Fashion

Washed Linen in Public

Three years ago, Anavila picked up a fabric deemed unfit for creating sarees and turned it around. We chronicle its journey from art galleries to fashion shows

Nidhi Raj Singh

To see someone pick up our linen sari over a Sabyasachi creation at one of our earlier shows at Mumbai’s Artisans Art Gallery made me feel that we have broken a mould. Linen could now be considered a sari fabric,” says Anavila Misra, the creative director of her eponymously titled label Anavila, which she founded in 2011. Linen gets crushed easily and is a difficult yarn to work with.“To hand weave a sari length fabric out of linen yarn was a nightmare. It still is,” adds Misra. So, she looked for ways to make it easier. Working along with traditional artisans, she treated the yarn to create longer, finer yet unbreakable strands. Later, she added zari and resham too to give some colour to the fabric. Having worked with artisans during her NIFT Delhi days, it wasn’t difficult to convince them. It was, in fact, during her earlier stints with artisans that she thought of starting her own label. Working on a Ministry of Rural Development project, she realised that much can be done with traditional crafts and that designers must do everything in their capacity to put it on a global platform. “I could not think of working for a corporate house after that,” she says.

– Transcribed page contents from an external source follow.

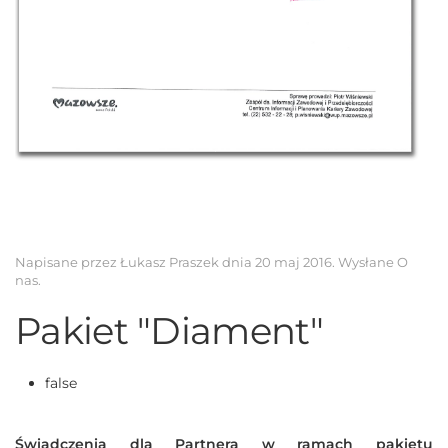
Napisane przez Łukasz Praszek dnia
20 maj 2016
. Wysłane
O
nas
.
Pakiet "Diament"
false
Świadczenia dla Partnera w ramach pakietu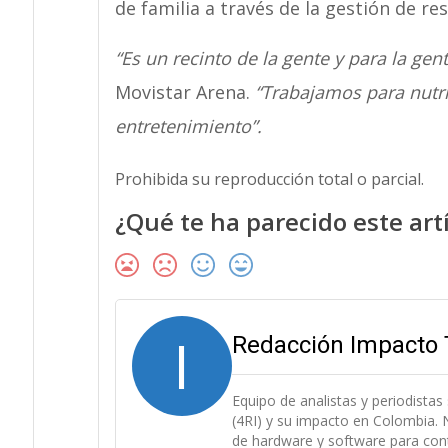
de familia a través de la gestión de re
“Es un recinto de la gente y para la gent
Movistar Arena.
“Trabajamos para nutrir
entretenimiento”.
Prohibida su reproducción total o parcial.
¿Qué te ha parecido este art
I
Redacción Impacto 
Equipo de analistas y periodistas
(4RI) y su impacto en Colombia. N
de hardware y software para cont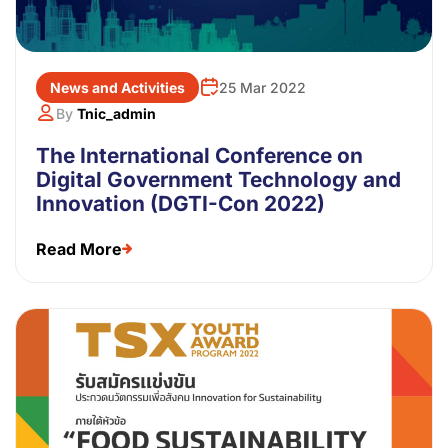
News and Activities
25 Mar 2022
By
Tnic_admin
The International Conference on
Digital Government Technology and
Innovation (DGTI-Con 2022)
Read More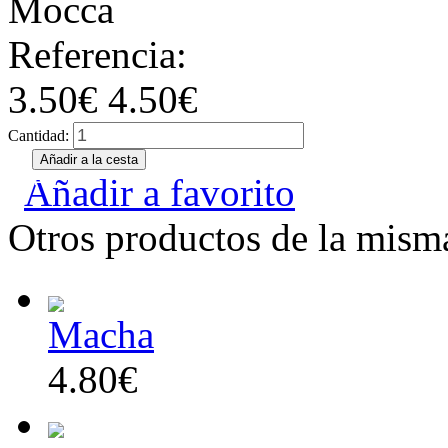
Mocca
Referencia:
3.50€
4.50€
Cantidad:
Añadir a favorito
Otros productos de la misma
Macha
4.80€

Today, she works with 90 weavers from across India and 12 women artisans from Jharkhand, giving a platform to their craft. This year, she took their creation to the ramp when she showcased at Lakme Fashion Week Winter/Festive show in Mumbai. The collection—Secret Life of the Forest—created in collaboration with artisans from Jharkhand was inspired by foliage and mysterious creatures of forests. Konkona Sen Sharmawas the showstopper. Keeping hand-woven linen as the basic fabric choice, she used jamdani weaves, batik, sujani, khatwa and block printing for saris in neutral colours such as ecru, burnt rose, black, indigo, white, sap green and ochre. Misra features women artisans (posing in her creations) in her photo shoots. Celebrity endorsements, according to her, are also a way of communicating with customers. “We, as customers, are subconsciously driven by our role models and celebrities,” she says. Actors like Kajol, Vidya Balan and Rani Mukherjee have been spotted in Anavila sarees in subtle colours and nature-inspired patterns.

Nature, in fact, has been the central theme for two major collections and four smaller collections that come out every year. She works outs colour palette, patterns and prints along with her team of six designers. The samples are then sent to looms in tribal clusters where weavers create fabrics. The pieces are finished at a studio workshop in Mumbai and are priced between Rs 12,000 and Rs 32,000. “We’re working on collections in a lower price bracket,” Misra points out. She’s also working on a summer collection under the popular Mohenjo-Daro range which will be launched in 2015 at all ten stores that she retails from that include Ogaan and en Inde in Delhi, Amethyst in Chennai, Raintree, Cinnamon, Collage and Basava Ambara in Bangalore, and Bombay Electric and Bungalow 8 in Mumbai.